Chemische Reaktion in Echtzeit

Entstehung einer metallischen Bindung in Indium-Drähten beobachtet.

Einem Team von Physikern unter der Leitung von Wolf Gero Schmidt, Univer­sität Paderborn, und Martin Wolf, Fritz-Haber-Institut Berlin, ist ein entschei­dender Durchbruch gelungen: Sie haben weltweit zum ersten Mal und in Echtzeit die Änderung der Elektronen­struktur während einer chemischen Reaktion beobachtet. Mithilfe umfang­reicher Computer­simulationen haben die Wissenschaftler die Ursachen und Mechanismen der Elektronen­umverteilung aufgeklärt und visua­lisiert.

Abb.: Künstlerische Darstellung der optisch angeregten Indium-Drähte während einer chemischen Reaktion. (Bild: A. Lücke, Univ. Paderborn)

„Chemische Reaktionen sind durch die Bildung bzw. den Bruch chemischer Bindungen zwischen Atomen und den damit verbundenen Änderungen atomarer Abstände gekenn­zeichnet“, erklärt Wolf Gero Schmidt. „Diese Bewegungen auf atomaren Skalen sind extrem schnell: im Billiardstel einer Sekunde. Während der Reaktion verschieben sich aber nicht nur die Atome, sondern es verändern sich auch die Posi­tionen und Energien der Elektronen in der Umgebung. Diese Dynamik ist entscheidend für die Bildung einer chemischen Bindung. Bis jetzt war sie jedoch nicht messbar“, so der Paderborner Wissen­schaftler.

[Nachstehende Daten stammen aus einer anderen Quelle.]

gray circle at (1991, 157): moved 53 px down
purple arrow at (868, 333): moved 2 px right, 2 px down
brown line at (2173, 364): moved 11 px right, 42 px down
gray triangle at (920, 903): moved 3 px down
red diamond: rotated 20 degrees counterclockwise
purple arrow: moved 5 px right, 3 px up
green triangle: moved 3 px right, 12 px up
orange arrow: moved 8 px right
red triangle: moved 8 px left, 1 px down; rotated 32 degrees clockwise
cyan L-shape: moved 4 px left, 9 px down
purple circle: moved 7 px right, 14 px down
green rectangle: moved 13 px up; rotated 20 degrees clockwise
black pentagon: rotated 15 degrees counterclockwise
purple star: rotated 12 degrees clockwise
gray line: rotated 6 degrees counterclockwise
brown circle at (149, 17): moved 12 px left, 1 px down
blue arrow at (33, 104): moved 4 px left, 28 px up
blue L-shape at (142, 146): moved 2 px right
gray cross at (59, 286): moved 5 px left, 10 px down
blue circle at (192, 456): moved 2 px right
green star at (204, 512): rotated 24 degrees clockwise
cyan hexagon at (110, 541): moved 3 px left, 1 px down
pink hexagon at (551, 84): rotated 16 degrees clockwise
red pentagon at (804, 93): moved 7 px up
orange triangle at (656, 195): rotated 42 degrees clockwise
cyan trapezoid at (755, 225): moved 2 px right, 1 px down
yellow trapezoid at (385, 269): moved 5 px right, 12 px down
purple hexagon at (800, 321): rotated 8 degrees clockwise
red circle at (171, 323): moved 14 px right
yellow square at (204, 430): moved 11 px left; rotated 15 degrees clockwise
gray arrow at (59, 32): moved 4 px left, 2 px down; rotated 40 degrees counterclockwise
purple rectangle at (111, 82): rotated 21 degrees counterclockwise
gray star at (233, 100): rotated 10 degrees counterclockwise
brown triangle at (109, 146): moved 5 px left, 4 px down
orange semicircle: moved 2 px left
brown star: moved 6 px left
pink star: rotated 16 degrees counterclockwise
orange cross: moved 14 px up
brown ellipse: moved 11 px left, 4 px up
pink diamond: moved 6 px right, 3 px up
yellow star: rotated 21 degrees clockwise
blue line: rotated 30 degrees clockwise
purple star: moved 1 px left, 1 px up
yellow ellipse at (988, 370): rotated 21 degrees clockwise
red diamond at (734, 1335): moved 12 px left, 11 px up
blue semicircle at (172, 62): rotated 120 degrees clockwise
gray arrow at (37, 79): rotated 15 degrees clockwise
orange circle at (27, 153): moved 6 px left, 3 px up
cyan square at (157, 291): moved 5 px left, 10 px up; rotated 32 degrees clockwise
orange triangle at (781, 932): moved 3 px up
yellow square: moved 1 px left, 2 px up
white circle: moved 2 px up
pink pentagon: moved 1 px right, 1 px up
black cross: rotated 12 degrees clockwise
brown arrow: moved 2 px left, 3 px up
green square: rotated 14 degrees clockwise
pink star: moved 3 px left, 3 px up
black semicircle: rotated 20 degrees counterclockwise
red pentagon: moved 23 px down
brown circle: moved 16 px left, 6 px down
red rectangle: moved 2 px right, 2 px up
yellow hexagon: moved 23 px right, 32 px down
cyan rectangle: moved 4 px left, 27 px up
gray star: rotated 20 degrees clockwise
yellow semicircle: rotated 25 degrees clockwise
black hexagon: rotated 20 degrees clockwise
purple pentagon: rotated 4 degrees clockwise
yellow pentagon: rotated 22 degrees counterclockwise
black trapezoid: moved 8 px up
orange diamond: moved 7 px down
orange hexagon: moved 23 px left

Um der zeitlichen Änderung der Elektronen­struktur auf die Spur zu kommen, präparierten die Physiker atomar dünne Drähte aus Indium auf einer Silizium­oberfläche. Im Grund­zustand bleiben die Elektronen bei ihren ent­sprechenden Indium­atomen. Wenn dem System jedoch mit einem Laser mehr Energie zugeführt wird, verteilen sich die Elektronen entlang der Indium-Drähte und es entsteht eine metallische Bindung. Mittels Licht­bestrahlung unter verschie­denen Winkeln verfolgten die Forscher die dabei auftre­tenden Änderungen von Energie und Impuls der Elektronen. Die Forscher konnten so der Entstehung einer chemischen Bindung zusehen. Diese dauert nur wenige Femto­sekunden. Durch Simu­lationen am Computer entstand anschließend eine Art Live-Aufnahme der chemischen Reaktion.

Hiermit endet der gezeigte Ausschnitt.